China Asia Animal Rights Shark Fin Soup
Over ten thousand pieces of shark fins are dried on the rooftop of a factory building in Hong Kong.Reuters

The shark fin trade between Hong Kong and China decreased nearly 90 percent in 2013, animal rights group World Wide Fund for Nature (WWF) has revealed.

Shark fin exports to mainland China fell from 1.2 million kilograms in 2012 to 113,973 kilograms the following year.
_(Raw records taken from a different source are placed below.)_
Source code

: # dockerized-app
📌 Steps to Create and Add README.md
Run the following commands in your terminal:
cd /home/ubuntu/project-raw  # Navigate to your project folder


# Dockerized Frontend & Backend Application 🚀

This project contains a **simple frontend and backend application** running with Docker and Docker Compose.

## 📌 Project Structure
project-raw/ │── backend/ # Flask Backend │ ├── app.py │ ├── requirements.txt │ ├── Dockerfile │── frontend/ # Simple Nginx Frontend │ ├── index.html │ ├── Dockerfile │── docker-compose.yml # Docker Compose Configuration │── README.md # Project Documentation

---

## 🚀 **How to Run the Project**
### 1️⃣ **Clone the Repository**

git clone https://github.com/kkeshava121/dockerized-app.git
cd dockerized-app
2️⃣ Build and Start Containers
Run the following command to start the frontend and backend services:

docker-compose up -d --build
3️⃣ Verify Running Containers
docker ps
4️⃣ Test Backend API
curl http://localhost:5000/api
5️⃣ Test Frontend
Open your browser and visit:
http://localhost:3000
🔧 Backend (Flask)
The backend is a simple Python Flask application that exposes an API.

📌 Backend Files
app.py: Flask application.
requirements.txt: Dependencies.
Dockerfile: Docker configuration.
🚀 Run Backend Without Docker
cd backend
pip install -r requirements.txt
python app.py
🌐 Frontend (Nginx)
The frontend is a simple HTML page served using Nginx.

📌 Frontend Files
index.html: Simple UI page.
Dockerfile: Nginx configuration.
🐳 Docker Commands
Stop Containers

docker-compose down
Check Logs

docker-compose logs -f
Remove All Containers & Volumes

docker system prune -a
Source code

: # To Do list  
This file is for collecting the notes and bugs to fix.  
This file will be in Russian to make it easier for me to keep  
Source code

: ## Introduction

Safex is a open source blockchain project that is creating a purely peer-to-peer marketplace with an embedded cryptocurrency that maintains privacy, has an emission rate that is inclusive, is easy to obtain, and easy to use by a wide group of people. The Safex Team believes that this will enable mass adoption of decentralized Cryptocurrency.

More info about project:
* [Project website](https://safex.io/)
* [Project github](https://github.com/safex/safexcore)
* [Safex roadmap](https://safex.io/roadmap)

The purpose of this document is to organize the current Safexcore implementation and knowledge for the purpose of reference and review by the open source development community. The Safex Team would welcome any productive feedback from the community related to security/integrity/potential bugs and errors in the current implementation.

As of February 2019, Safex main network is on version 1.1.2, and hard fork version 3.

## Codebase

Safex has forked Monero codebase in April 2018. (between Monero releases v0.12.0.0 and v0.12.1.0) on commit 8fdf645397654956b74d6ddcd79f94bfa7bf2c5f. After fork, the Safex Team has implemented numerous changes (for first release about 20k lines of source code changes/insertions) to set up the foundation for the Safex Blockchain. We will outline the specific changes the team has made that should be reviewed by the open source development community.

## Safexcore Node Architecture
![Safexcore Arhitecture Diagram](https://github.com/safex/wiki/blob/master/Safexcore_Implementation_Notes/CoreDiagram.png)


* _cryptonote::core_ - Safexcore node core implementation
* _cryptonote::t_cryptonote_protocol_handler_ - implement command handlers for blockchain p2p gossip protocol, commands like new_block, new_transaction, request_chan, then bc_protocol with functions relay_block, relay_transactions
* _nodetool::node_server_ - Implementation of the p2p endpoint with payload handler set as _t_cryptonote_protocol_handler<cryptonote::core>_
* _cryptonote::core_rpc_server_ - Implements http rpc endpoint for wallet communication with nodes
Vietnam has now overtaken China as Hong Kong's biggest re-export market, with mainland China dropping to fourth.

The decrease comes as a result of China President Xi Jinping's crackdown on exuberance among the Chinese elite and the action of environmental groups to prevent the killing of sharks for their fins.

"We were very surprised when we saw this figure as the mainland has traditionally been Hong Kong's biggest re-export market," WWF-Hong Kong senior programme director Tracy Tsang Chui-chi told the South China Morning Post.
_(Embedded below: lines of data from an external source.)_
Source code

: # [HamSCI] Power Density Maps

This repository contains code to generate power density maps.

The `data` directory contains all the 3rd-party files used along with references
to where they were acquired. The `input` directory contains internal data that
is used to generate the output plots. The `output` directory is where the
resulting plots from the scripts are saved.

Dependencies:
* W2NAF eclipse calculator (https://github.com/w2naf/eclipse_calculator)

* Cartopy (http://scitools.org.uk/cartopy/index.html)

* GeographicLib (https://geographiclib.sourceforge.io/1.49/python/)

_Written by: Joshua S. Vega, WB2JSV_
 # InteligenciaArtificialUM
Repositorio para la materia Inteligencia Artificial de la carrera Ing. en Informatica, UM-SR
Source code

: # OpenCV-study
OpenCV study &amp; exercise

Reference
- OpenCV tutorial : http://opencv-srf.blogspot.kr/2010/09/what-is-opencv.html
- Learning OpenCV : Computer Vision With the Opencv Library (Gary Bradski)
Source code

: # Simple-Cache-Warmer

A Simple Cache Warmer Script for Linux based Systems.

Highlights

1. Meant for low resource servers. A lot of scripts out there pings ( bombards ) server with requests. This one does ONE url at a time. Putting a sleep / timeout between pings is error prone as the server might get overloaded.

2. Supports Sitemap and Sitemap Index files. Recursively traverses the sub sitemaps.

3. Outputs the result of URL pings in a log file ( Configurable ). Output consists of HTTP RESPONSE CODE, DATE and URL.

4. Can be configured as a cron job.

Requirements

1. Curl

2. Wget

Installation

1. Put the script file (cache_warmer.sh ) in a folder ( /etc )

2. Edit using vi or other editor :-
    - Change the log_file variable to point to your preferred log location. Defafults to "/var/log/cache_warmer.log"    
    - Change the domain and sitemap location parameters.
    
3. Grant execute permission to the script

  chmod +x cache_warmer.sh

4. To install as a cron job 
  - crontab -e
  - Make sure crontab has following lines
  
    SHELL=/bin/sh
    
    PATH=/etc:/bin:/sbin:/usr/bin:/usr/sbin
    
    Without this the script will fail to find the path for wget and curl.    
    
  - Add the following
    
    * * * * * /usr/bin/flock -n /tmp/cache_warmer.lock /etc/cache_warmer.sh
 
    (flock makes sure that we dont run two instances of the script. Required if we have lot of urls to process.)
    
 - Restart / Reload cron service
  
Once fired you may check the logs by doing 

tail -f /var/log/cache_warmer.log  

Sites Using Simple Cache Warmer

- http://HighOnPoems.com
"We do not rule out the possibility that the central government's anti-corruption measures could have played a role in the big drop in re-exports," she added.

It is thought that Xi's crusade against extravagance has been instigated by public outbursts against luxurious banquets on Weibo, the Chinese equivalent of Twitter.

Anger is well-founded with luxury dishes like shark fin soup and sea cucumber reaching up to £170 in price, more than a worker's weekly wage in China.

It is estimated that £21 billion worth of food is wasted every year in China and Xi has pledged an "empty plate action" in his war on corruption and disapproval of waste.